Kattis / problemtools

Tools to manage problem packages using the Kattis problem package format.
MIT License
101 stars 70 forks source link

Don't propagate JE on empty test groups #176

Open tyilo opened 4 years ago

tyilo commented 4 years ago

Assuming we have a problem with two test groups group1 and group2 then running verifyproblem foo -d group1/ always results in a JE verdict, because the pattern doesn't match any test cases in group2.

This fixes it, by returning the ? verdict for an empty group.

I don't know if this is the best solution.

thorehusfeldt commented 3 years ago

I agree that the current behaviour is suboptimal and would like to see it changed. verifypoblem’s ability to selectively remove test groups is very useful during problem development, and the JE verdict is highly misleasing.

However, I’d rather see this changed at the level of the default grader, here:

https://github.com/Kattis/problemtools/blob/307bcbf2c90e75db6513ee6e4daa41590d988906/support/default_grader/default_grader#L64

The specification at https://www.problemarchive.org/wiki/index.php/Problem_Format#Graders is silent about how to handle this—it boils down to whether “no errors found because no tests were run” should mean AC. It’s aesthetic choice as much as a moral one, to quote Bill Haydon, akin to whether the empty product is the multiplicative unity.

Suggestion

The cleanest solution would be to introduce the verdict ETG for empty test group. Currently, there is already a cornucopia of Verdict/Grade/Judgement in problemtools. At the grader level, these currently include:

https://github.com/Kattis/problemtools/blob/307bcbf2c90e75db6513ee6e4daa41590d988906/support/default_grader/default_grader#L7

but at other levels in the infrastructure, other verdicts are used. For instance, I don’t think PE and OLE ever make it through verifyproblem.

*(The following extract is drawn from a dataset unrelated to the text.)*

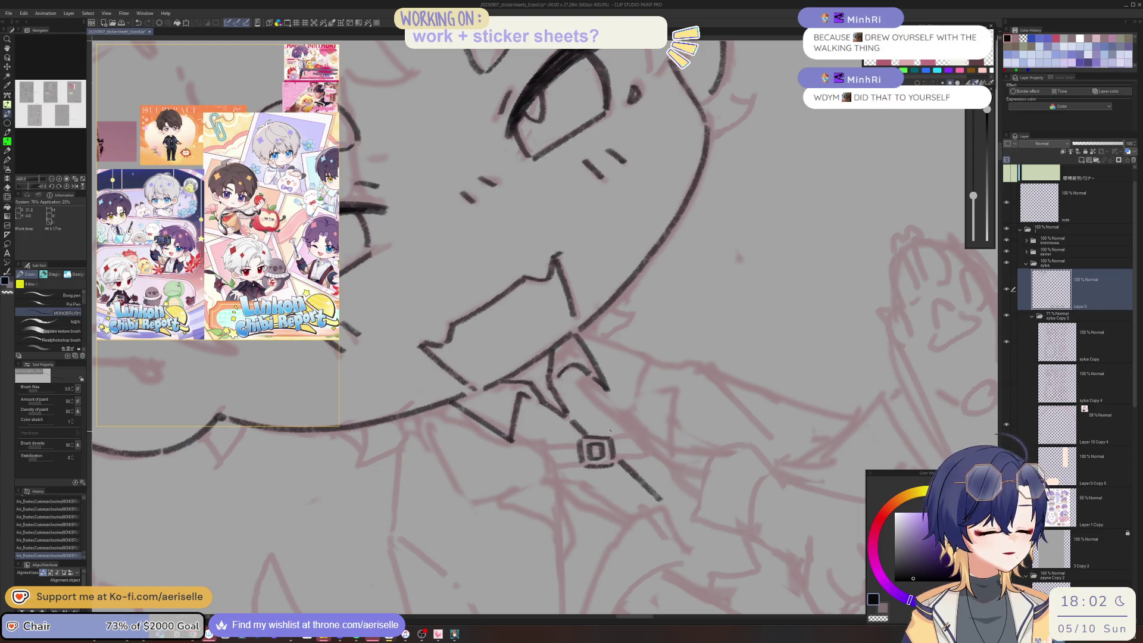
pyautogui.moveTo(686, 362); pyautogui.dragTo(626, 384)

It would then be up to the default grader to decide how ETG propagates (and this can be described in the documentation). In particular, making ETG into an explicit verdict allows authors to change the grader if they have use cases with different preferences.

My own preference would be that “passing the empty test” gives AC yet that verifyproblem emits a friendly warning (such as “no tests run”, or “there were empty test groups”) . Alternatively I can also see the new AC-ish verdict ANT (accepted with no tests), mimicking APE from https://clics.ecs.baylor.edu/index.php/Contest_API#Judgement_Types , but it seems heavy-handed to burden the top-level family of verdicts with that.

But my experience with this is limited, and there are many other problem construction traditions that I haven’t thought through at all.

thorehusfeldt commented 3 years ago

Concrete suggestion:

The Probem format does not specify the result of aggregating with mode min an empty set of scores. (Such empty sets of scores typically arise during problem development, when empty test groups arise from filtering.)

verifyproblem returns the code AC and the score specified by accept_score for this group, yet will emit the warning Em pty test groups: followed by a list of test groups.